(TEXT SEGMENT Opens)

So the Q4 implied production, given the guidance, is a pretty big step-up. Are you expecting pickups at the other assets similarly?

Well, I think you hit on one of them. We’ve got full throughput at Cerro Moro with the grade mentioned. I think also Malartic was working its way through some stockpiles as well. So, we’ll see an uptick in grade there in Q4, and obviously, with the tonnage that has a pretty big impact on the production level. So, those are probably the big two, and otherwise, it’s a steady issue across the operation. But as you pointed out, it’s pretty easy to infer what we expect from Q4 here. It’s a very strong quarter.

Speaker 6

Then maybe a question on the Malartic underground. I mean, you mentioned in your press release, getting to 20,000 tons per day. Just wondering if you could sort of walk through how you get there, from 2023 to 2029. Is that the shock coming in in 2025, 2026, or are there multiple declines? Just wondering if you could outline that.

(TEXT SEGMENT Closes)
(SUPPLIED DATA Opens)

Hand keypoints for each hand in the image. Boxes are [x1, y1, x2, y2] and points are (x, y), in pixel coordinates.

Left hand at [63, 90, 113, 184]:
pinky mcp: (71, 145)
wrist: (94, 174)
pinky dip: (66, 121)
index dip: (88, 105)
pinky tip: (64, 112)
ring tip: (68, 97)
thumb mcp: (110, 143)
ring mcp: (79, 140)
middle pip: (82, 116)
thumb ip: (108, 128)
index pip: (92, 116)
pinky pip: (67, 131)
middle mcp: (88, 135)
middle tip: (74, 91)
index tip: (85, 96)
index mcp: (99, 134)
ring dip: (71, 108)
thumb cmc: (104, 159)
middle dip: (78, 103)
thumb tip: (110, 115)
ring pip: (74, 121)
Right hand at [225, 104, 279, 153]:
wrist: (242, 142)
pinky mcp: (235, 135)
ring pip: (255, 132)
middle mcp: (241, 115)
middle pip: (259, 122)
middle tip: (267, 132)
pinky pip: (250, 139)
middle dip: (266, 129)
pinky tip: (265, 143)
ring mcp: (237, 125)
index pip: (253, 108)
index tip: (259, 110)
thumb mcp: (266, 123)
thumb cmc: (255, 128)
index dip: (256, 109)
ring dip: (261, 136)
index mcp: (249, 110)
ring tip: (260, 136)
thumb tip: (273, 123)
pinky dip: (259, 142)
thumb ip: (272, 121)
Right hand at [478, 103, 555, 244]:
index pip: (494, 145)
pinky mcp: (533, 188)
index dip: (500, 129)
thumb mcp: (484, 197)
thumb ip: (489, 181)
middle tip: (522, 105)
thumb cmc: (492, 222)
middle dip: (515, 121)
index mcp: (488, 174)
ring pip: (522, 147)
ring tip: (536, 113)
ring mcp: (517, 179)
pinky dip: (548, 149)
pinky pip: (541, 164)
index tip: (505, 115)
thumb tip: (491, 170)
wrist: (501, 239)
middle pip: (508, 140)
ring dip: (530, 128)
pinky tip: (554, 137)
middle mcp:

(SUPPLIED DATA Closes)

### THE PROBLEM
Rewrite the call transcript starting with "Well, I think" and going on through "could outline that.", substituting "Canadian Malartic" for every "Malartic".

### SOLUTION FOR THIS TASK
Well, I think you hit on one of them. We’ve got full throughput at Cerro Moro with the grade mentioned. I think also Canadian Malartic was working its way through some stockpiles as well. So, we’ll see an uptick in grade there in Q4, and obviously, with the tonnage that has a pretty big impact on the production level. So, those are probably the big two, and otherwise, it’s a steady issue across the operation. But as you pointed out, it’s pretty easy to infer what we expect from Q4 here. It’s a very strong quarter.

Speaker 6

Then maybe a question on the Canadian Malartic underground. I mean, you mentioned in your press release, getting to 20,000 tons per day. Just wondering if you could sort of walk through how you get there, from 2023 to 2029. Is that the shock coming in in 2025, 2026, or are there multiple declines? Just wondering if you could outline that.